The Philip Glass score was not the only thing in The Hours to evoke Mishima: A Life in Four Chapters. Both movies are structured as three intercut narratives; both concern writers, their lives and their works.

In The Hours one story focuses on Virginia Woolf (Nicole Kidman), the author of Mrs. Dalloway. The second, on Laura Brown (Julianne Moore), a 1950s housewife who is reading Mrs. Dalloway. And the third, on Clarissa Vaughn (Meryl Streep), who shares Mrs. Dalloway’s first name and the circumstances of preparing for a dinner party. As one day in each of the three lives are intercut, one sees the echoes between them.

For all that this is a movie about writers, readers, and words, the emphasis is more visual than literary, more evocative than intellectual. During the opening credit sequence, the images seemed to support the music rather than the other way around. Philip Glass meets MTV. In a couple of other scenes, the music is shrill and intrusive, reducing some of the beautifully acted scenes to melodrama.

But in the end, the acting takes the day. Nicole Kidman completely loses herself in the role. Julianne Moore seems perfectly molded in her place and time. And Ed Harris is gaunt and frightening as the Clarissa’s lost love, the AIDS-stricken poet, Richard Brown.

The Hours is engrossing rather than entertaining. Rather than tell a simple story, the movie wants us to feel the moment, the interconnectness of lives and books, of readers and writers. Some people might find it pretentious, but I like this kind of movie.

Bottom Line: Highly Recommended

2 Replies to “The Hours”

  1. Dana Scragg Frank says:

    I loved this movie, and I think I need to see it again. I loved all the acting and was particularly interested in Nicole Kidman’s take on Virginia Woolf, how she worked, where she sat, how she struggled with the story. Sometimes I wonder if I’m doing it right, this writing thing, and I wonder if my habits and moodiness and indecision are, what, normal. For a writer. Kidman helped me see that, yes, that’s what it is all about. Just let go, don’t be self-conscious. Just write.

    Thanks for the lovely, intelligent entry, M.

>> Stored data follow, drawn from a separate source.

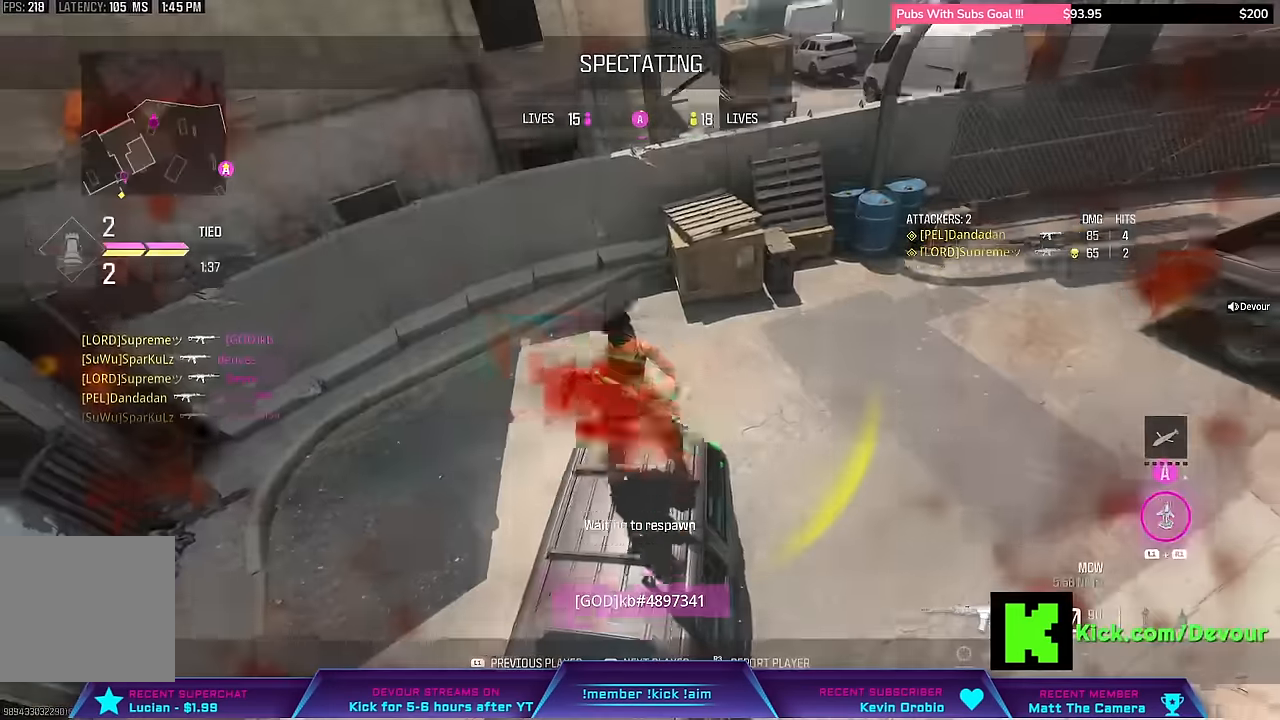
{"dt_ms": 500, "buttons": [], "left_stick": "up", "right_stick": "center", "events": [[100, "SQUARE", "down"], [217, "SQUARE", "up"], [283, "SQUARE", "down"], [283, "left_stick", "up"], [333, "SQUARE", "up"], [417, "SQUARE", "down"], [483, "SQUARE", "up"]]}
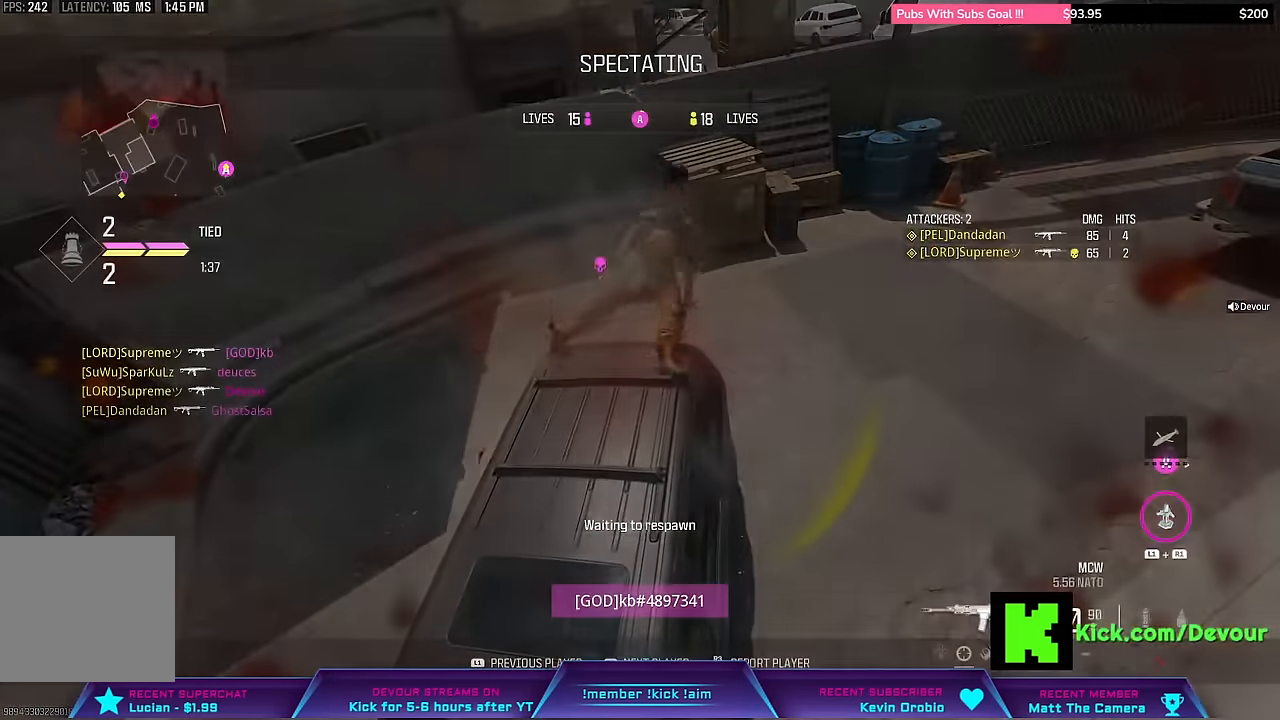
{"dt_ms": 500, "buttons": ["SQUARE"], "left_stick": "up", "right_stick": "center", "events": [[100, "SQUARE", "down"], [167, "L3", "down"], [200, "SQUARE", "up"], [267, "SQUARE", "down"], [300, "L3", "up"], [317, "SQUARE", "up"], [450, "SQUARE", "down"]]}
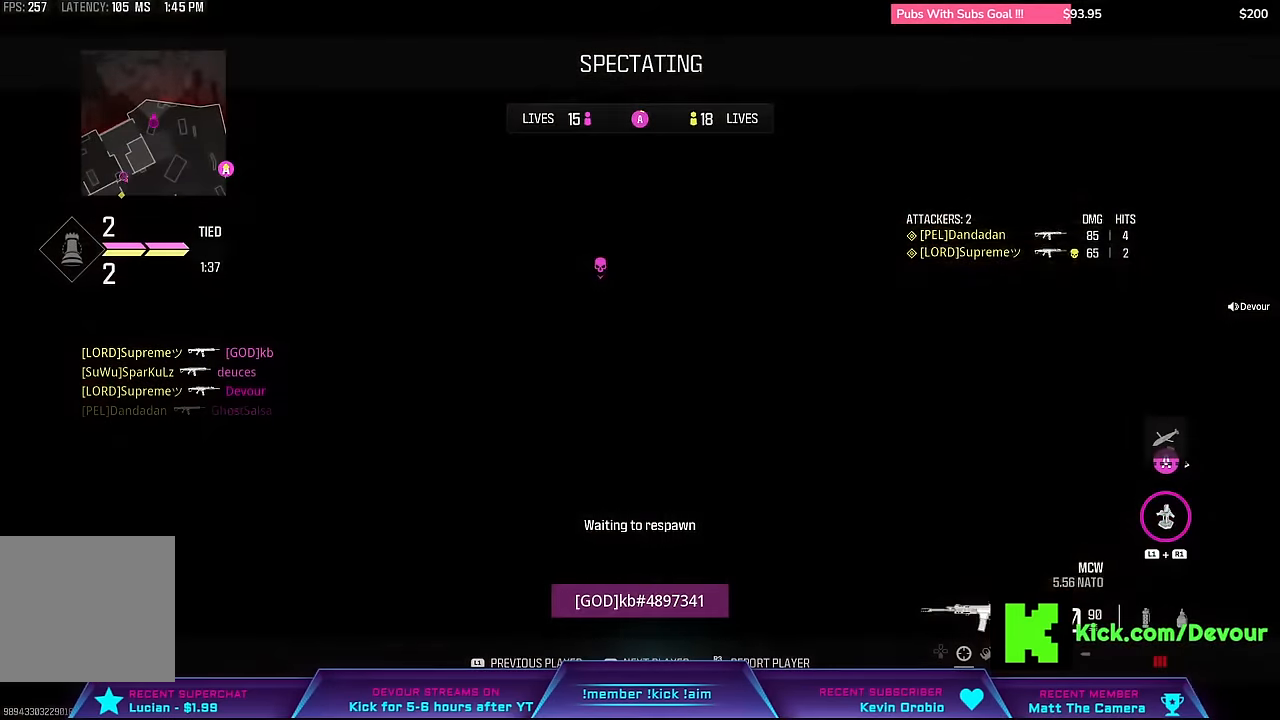
{"dt_ms": 500, "buttons": ["SQUARE", "L3"], "left_stick": "up", "right_stick": "center", "events": [[17, "SQUARE", "up"], [100, "L3", "down"], [100, "SQUARE", "down"], [167, "SQUARE", "up"], [267, "SQUARE", "down"], [300, "L3", "up"], [350, "SQUARE", "up"], [433, "L3", "down"], [450, "SQUARE", "down"]]}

    If I remember correctly, VW actually wrote her novels standing up. I can’t find the reference, but it must be somewhere on my shelf of books devoted to the Bloomsbury crowd. — mss

  2. Dana Scragg Frank says:

    Well, I’ve heard somewhere that studies show that children learn better while standing up. At Texas Monthly there is a stand-up desk where one can work, editing, proofreading, discussing edits. I always loved that desk, very old-fashioned, wood, like my desk here, not at all built for even the notion of a computer. I lay my keyboard inside the drawer of my desk at home to get the most ergonomic positioning. I would love a stand-up desk at home, though, so that when I got up to walk around the leaving wouldn’t be such a departure. It would almost be like the writing could be part of the rhythm of the day, and I could cruise by the desk, write until I had no more for the moment, and then wander off to stroke the horses or hang the laundry.